France’s Deputy Prime Minister has (unofficially) declared war on “radical Islam.” Since the murders, France has arrested at least 69 people for speech deemed offensive. Criminal charges have been levied for “inciting or defending terrorism”, which in France can consist of mere speech. For example, the anti-Semitic “comedian” Dieudonné posted a Facebook comment stating, “Je Suis Charlie Coulibaly”, merging the names of Charlie Hebdo and one of the murderers in the subsequent Kosher Café attack. For this comment, Dieudonné sits in jail awaiting trial. The French are also subject to arrest for “public insult based on race, nationality, ethnicity or religion.” Accordingly, numerous arrests have been made for expressing anti-Semitic sentiment, which today runs rampant in France.
In seeming desperation, Hollande announced proposed legislation to hold major social media companies partially responsible for hate speech or “terrorist-related comments” posted on their sites. Though specific companies are not named, most believe that Facebook and Twitter would be among those considered “criminal accomplices” if the bill passes, unless they actively censor internet speech.
Meanwhile, the Obama Administration overtly denies any connection of jihadi acts to a religious ideology.
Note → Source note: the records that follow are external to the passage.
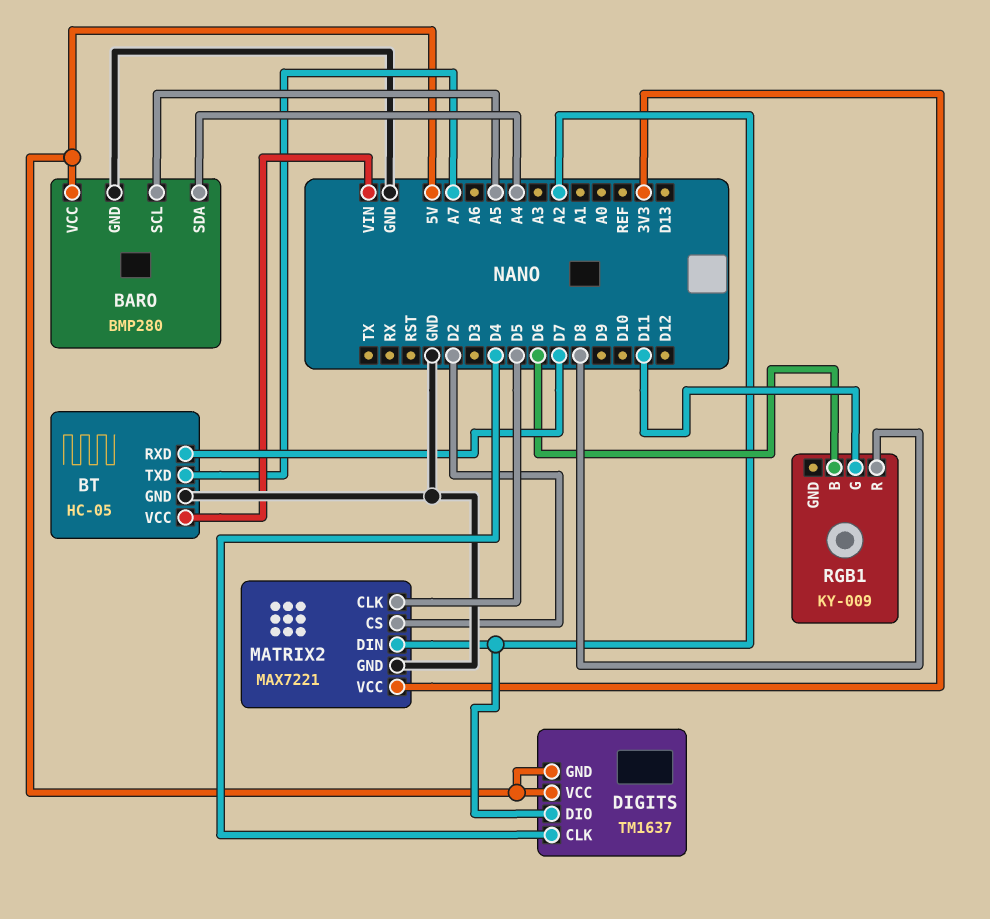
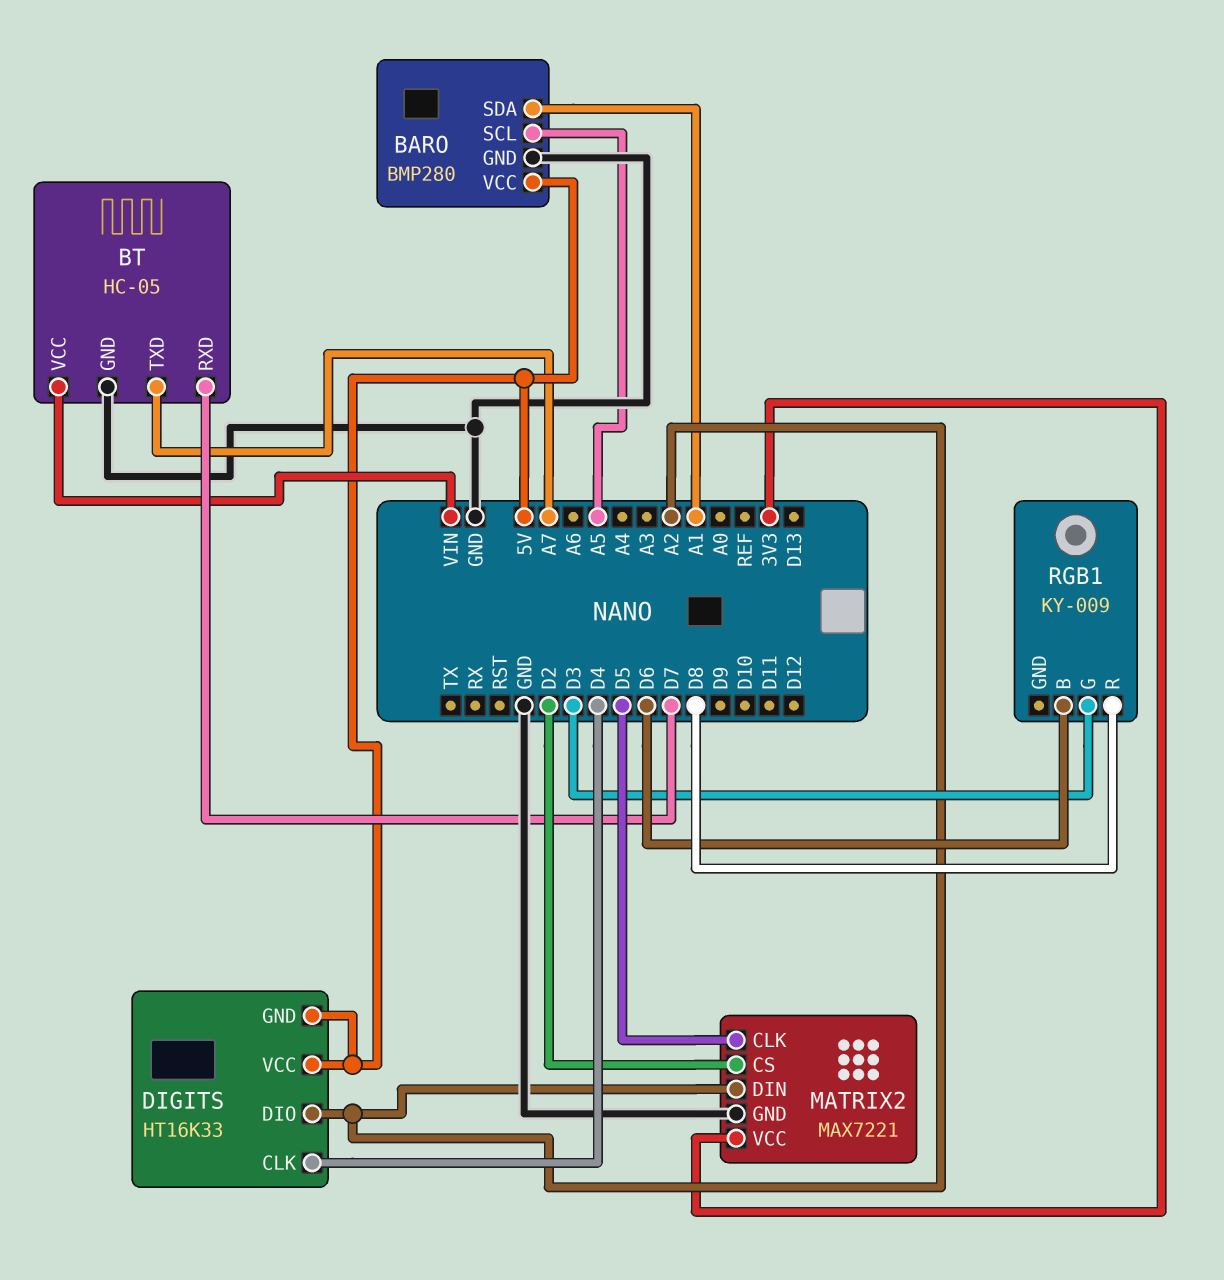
BARO pin SDA: A4 -> A1
DIGITS: TM1637 -> HT16K33
RGB1 pin G: D11 -> D3

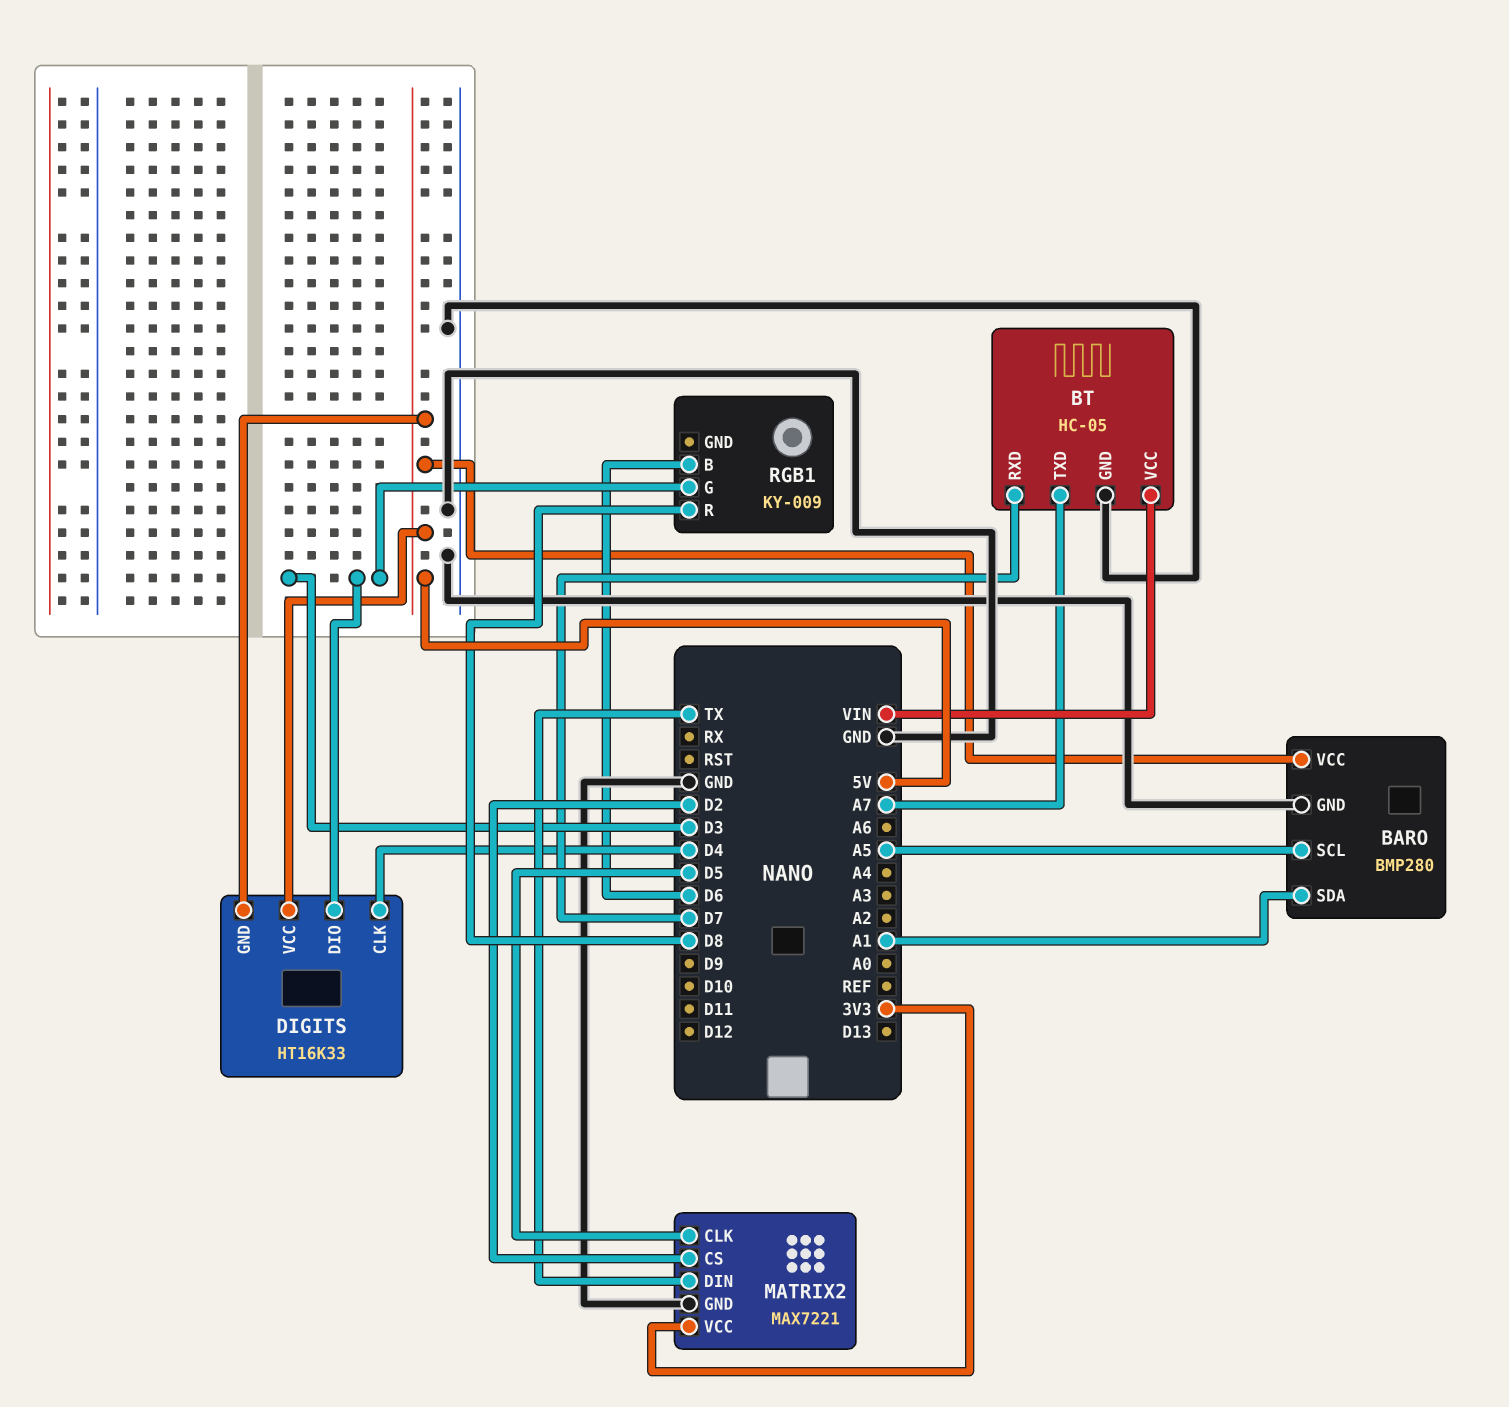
DIGITS pin DIO: A2 -> D3
MATRIX2 pin DIN: A2 -> TX

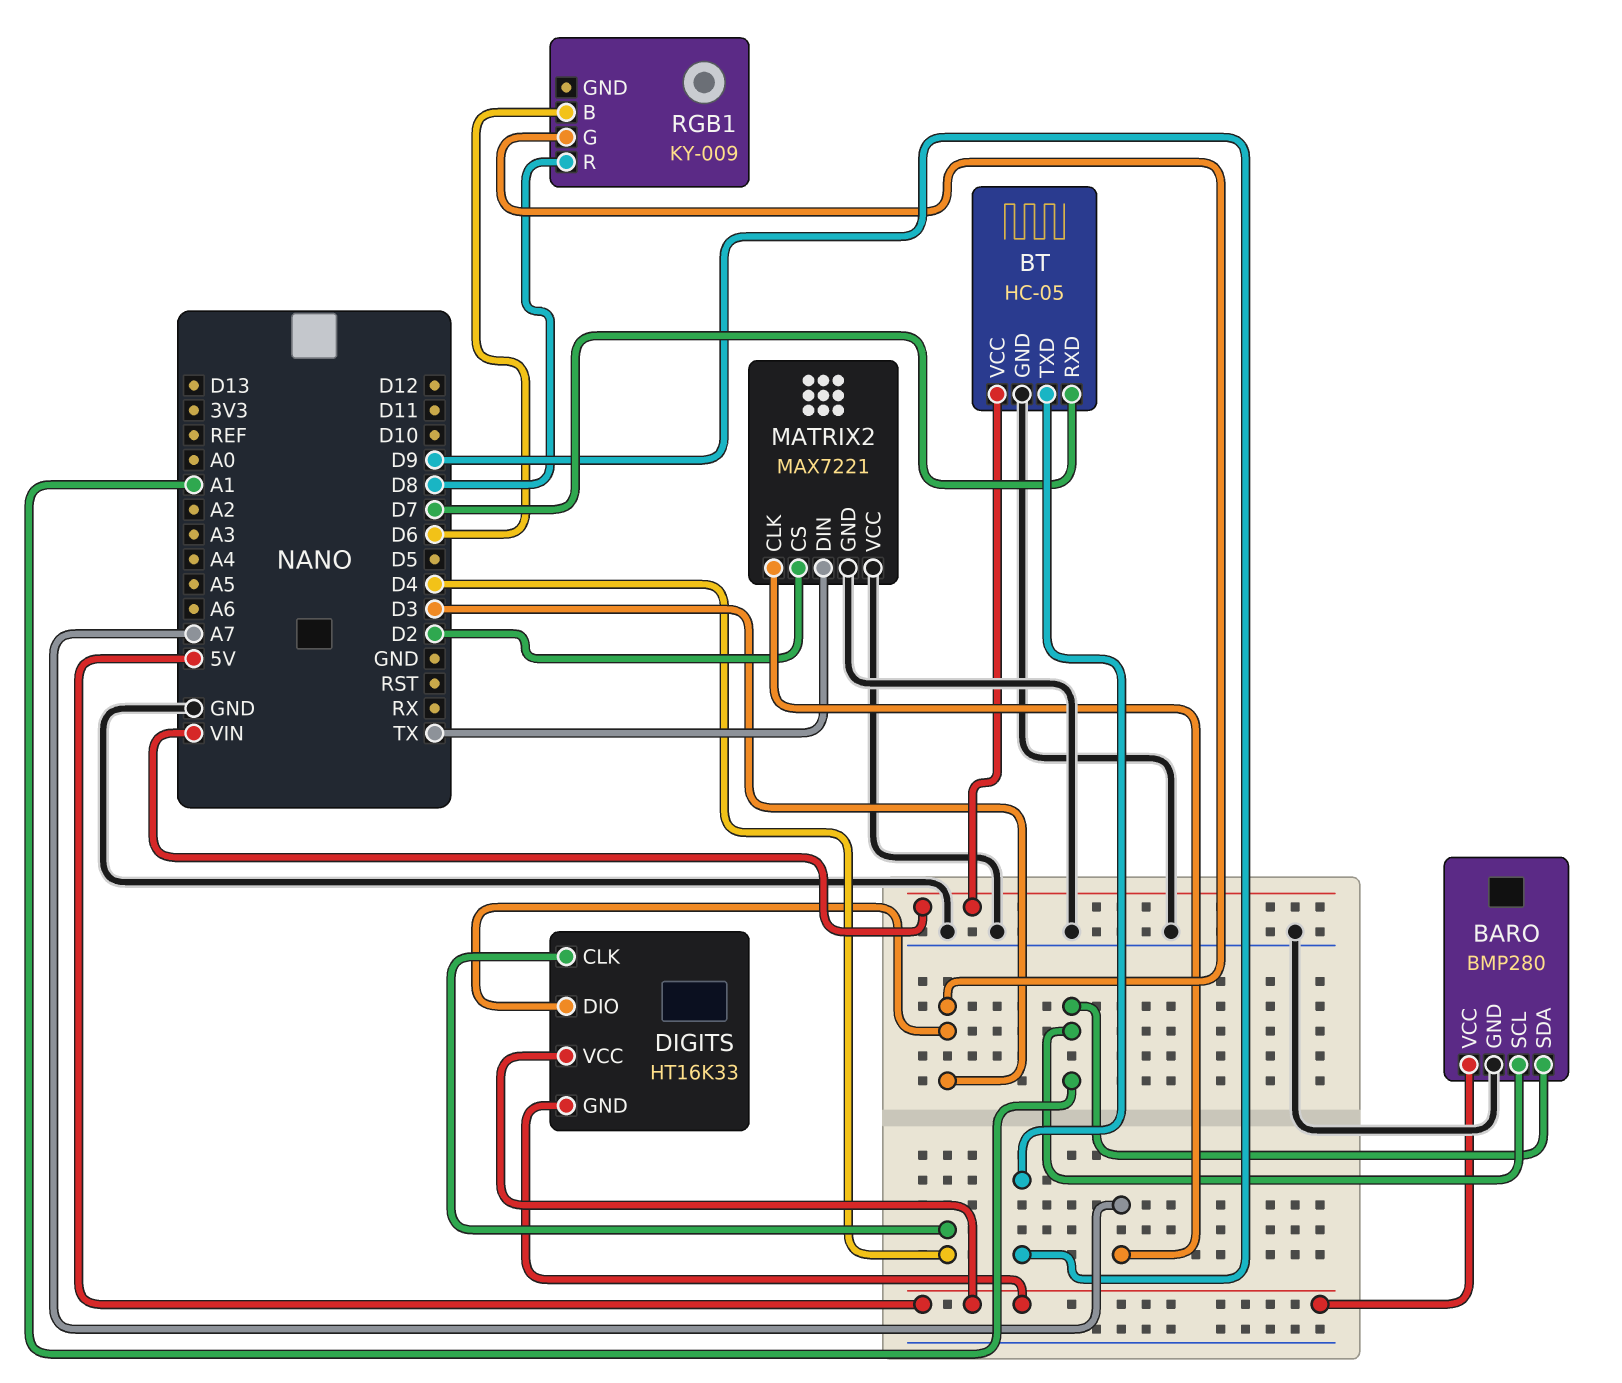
BARO pin SCL: A5 -> A1
BT pin TXD: A7 -> D9
MATRIX2 pin CLK: D5 -> A7
MATRIX2 pin VCC: 3V3 -> GND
Chief Imam John Kerry insists that Islam is a religion of peace and that the biggest mistake America could make would be to associate these terrorist acts with the Islamic faith.
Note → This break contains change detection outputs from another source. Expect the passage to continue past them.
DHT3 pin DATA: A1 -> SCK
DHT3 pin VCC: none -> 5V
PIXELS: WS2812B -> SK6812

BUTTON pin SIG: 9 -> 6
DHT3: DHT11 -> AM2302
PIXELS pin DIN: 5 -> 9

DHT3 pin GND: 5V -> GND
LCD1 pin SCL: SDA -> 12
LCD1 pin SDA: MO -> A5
In Europe, however, the protests in support of the Prophet Mohammad and against free expression have sparked a debate about civil liberties versus national security. To the degree that the dialogue pits free speech against national security, the debate is fundamentally flawed. It presupposes, at its root, that stifling free expression on the issue of Islam will appease so-called “radicals”.
Quite the contrary. It only takes a quick glance around the globe to see that countries which have blasphemy laws or related laws to suppress speech on Islam, have more violence, not less, in response to “blasphemy” than countries where freedom prevails. Suppressing speech only emboldens enemies who believe they are entitled to commit heinous acts of violence in response to viewpoints they dislike, all-the-while claiming that speech suppression equals “tolerance” and “respect”.
True tolerance means allowing viewpoint diversity. No idea, religion or political ideology should be exempt from scrutiny or criticism. Moreover, the relinquishment of fundamental freedoms consists of a slippery slope. This war is between freedom and Sharia law. Free speech is merely the battleground. A downward slide will result in dhimmitude and death.
It is imperative that the entire Free World refuse to capitulate on matters of free expression, human rights and equality for all. If principles are forsaken in exchange for “national security” or “peace”, then freedom will constitute the final fatality. As Benjamin Franklin said, (paraphrasing) “Those who sacrifice liberty for security will inevitably lose both.”